“Everybody Loves Raymond” comedy writer Mike Royce did two things after an early-morning telephone call last month notifying him of his first Emmy Award nomination.
First, he slept through the message a CBS publicist left on his answering machine.
The second thing, after he eventually woke up and got the good news, was start to wonder about getting face time on the Sept. 21 awards telecast.
The 1982 Jamesville-DeWitt High School graduate remembers the typical awards show where the TV screen splits into shots of each anxious hopeful trying not to look too hopeful or, when they lose, too upset.
“Egotistically enough, I went back and I looked at last year’s Emmy tape to see if that was going to be true for me. It’s not,” he says. “In the case of writers, they show clips and they announce your name. So if I win, you’ll see me. If I don’t win, you probably won’t see me.”
Actually, it’s possible viewers will see Royce twice.
Royce is nominated for Outstanding Writing for a Comedy Series. And because he’s listed as a supervising producer of “Raymond,” his name is among those credited in the nomination of the show for Outstanding Comedy Series.
Royce, 39, last season wrote two episodes by himself and co-wrote two others.

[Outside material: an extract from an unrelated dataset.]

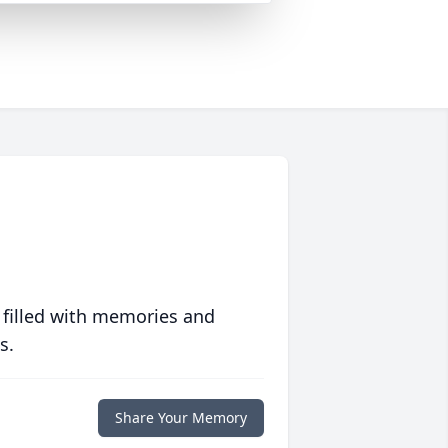
 filled with memories and
s.
Share Your Memory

He got the Emmy nomination for his solo credit on a script titled “Counseling” in which Raymond’s wife, Debra, persuades him to get marriage counseling.
The episode ends with Raymond making the admission that he wants a wife who will take care of him like his mother did.

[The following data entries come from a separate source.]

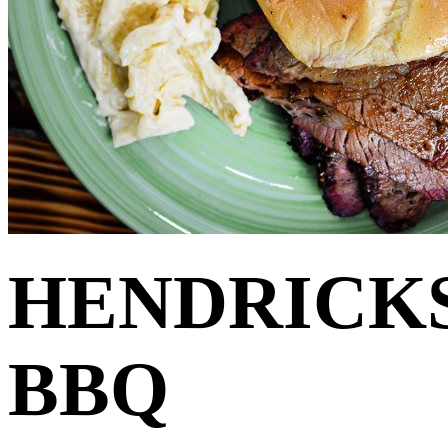
HENDRICK
BBQ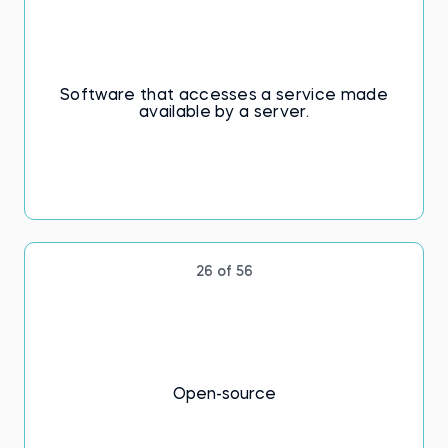
Software that accesses a service made
available by a server.
26 of 56
Open-source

Royce says the episode may have appealed to Emmy judges because the script found a new way to explore major themes of “Raymond.”
“It touches on a very serious-type issues, which is Ray’s attachment to his mother and his ongoing conflict with Debra,” Royce says. “We never before explored it from a psychological standpoint. This seemed the perfect opportunity.”
Until he joined the writing staff of “Raymond” four years ago, Royce was a respected but largely unknown stand-up comedian in New York City, where he first became friends with Ray Romano. Royce’s last job before moving to California was working as an audience warm-up comedian for “Spin City.”
Emmy win or not, Royce counts himself fortunate he’s got a job on a series that’s often as enjoyable to write as it is to see on TV.
“We (the show’s writers) have as much fun as anyone should ever be allowed to have together,” he says. “It’s 10 people joking around about everything under the sun. And, once in a while, we get around to the scripts, too.”